Items listed in a dataset:
━━━━━━

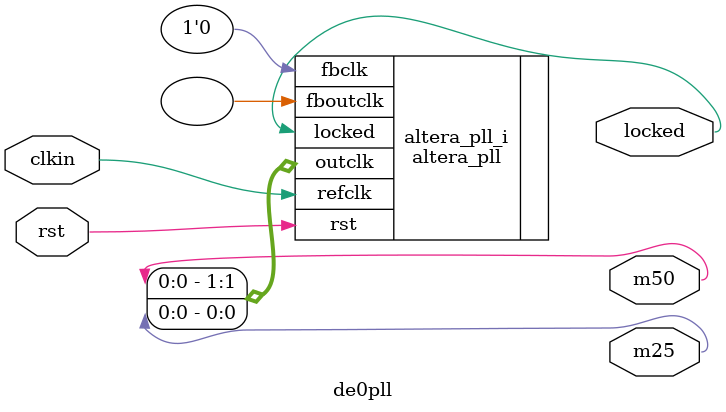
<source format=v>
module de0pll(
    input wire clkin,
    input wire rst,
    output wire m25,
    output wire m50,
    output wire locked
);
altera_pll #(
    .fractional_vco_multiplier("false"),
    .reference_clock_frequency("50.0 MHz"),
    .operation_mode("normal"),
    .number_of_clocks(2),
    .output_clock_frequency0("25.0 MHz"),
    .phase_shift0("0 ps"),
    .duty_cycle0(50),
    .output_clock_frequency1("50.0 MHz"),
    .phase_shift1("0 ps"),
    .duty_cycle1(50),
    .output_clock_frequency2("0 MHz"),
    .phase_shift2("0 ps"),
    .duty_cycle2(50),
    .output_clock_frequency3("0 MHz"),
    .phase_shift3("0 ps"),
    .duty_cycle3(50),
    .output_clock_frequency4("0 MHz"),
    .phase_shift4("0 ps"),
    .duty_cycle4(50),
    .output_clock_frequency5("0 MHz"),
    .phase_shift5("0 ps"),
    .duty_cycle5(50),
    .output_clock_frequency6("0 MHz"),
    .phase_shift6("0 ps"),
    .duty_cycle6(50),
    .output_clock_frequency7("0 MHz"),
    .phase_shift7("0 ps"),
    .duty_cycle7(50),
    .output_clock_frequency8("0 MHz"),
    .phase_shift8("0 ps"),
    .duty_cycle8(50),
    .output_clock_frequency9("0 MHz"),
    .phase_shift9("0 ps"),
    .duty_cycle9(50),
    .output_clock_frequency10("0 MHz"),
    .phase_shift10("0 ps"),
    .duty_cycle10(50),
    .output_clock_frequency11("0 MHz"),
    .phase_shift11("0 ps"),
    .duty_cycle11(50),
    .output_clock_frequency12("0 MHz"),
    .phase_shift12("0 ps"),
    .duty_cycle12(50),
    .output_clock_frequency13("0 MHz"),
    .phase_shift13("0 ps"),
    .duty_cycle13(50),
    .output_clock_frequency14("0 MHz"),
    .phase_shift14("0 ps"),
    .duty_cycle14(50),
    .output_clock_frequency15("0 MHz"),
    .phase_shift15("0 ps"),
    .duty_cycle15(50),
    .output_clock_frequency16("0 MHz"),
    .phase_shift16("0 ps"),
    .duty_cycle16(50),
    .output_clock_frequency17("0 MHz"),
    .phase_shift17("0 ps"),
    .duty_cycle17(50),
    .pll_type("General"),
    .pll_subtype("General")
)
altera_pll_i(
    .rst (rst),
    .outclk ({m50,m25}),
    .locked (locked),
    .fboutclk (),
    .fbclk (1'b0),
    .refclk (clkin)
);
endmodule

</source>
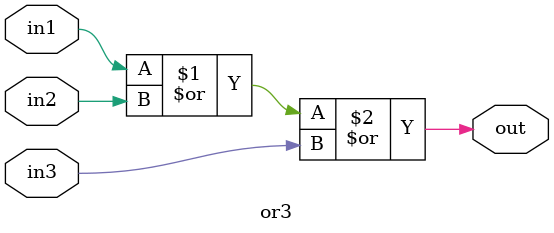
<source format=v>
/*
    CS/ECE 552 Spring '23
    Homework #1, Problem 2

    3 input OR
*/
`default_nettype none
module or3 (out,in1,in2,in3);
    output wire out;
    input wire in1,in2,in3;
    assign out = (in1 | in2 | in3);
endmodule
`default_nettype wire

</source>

━━━━━━

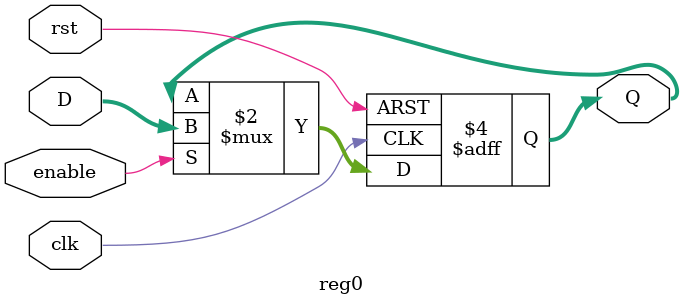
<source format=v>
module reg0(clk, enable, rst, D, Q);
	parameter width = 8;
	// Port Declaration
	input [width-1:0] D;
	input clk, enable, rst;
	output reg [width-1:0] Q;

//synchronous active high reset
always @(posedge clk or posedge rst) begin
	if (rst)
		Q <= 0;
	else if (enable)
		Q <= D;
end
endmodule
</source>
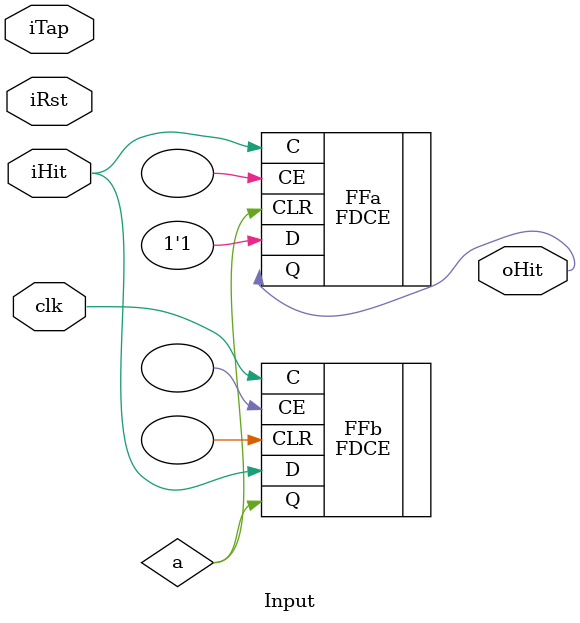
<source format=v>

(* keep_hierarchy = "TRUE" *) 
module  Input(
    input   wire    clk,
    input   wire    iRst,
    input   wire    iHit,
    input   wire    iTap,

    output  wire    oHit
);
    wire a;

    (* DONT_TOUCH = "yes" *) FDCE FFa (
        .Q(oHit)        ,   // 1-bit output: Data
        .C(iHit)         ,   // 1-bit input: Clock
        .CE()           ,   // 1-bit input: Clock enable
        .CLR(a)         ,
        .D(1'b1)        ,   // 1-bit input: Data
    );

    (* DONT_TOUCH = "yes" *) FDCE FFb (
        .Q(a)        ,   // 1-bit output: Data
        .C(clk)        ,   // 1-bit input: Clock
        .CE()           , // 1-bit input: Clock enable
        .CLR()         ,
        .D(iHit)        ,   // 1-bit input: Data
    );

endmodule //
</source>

━━━━━━

DIRECTIVE> Counting the lines above that hold "iHit", reply with the number and no other words.

EXPECTED ANSWER> 3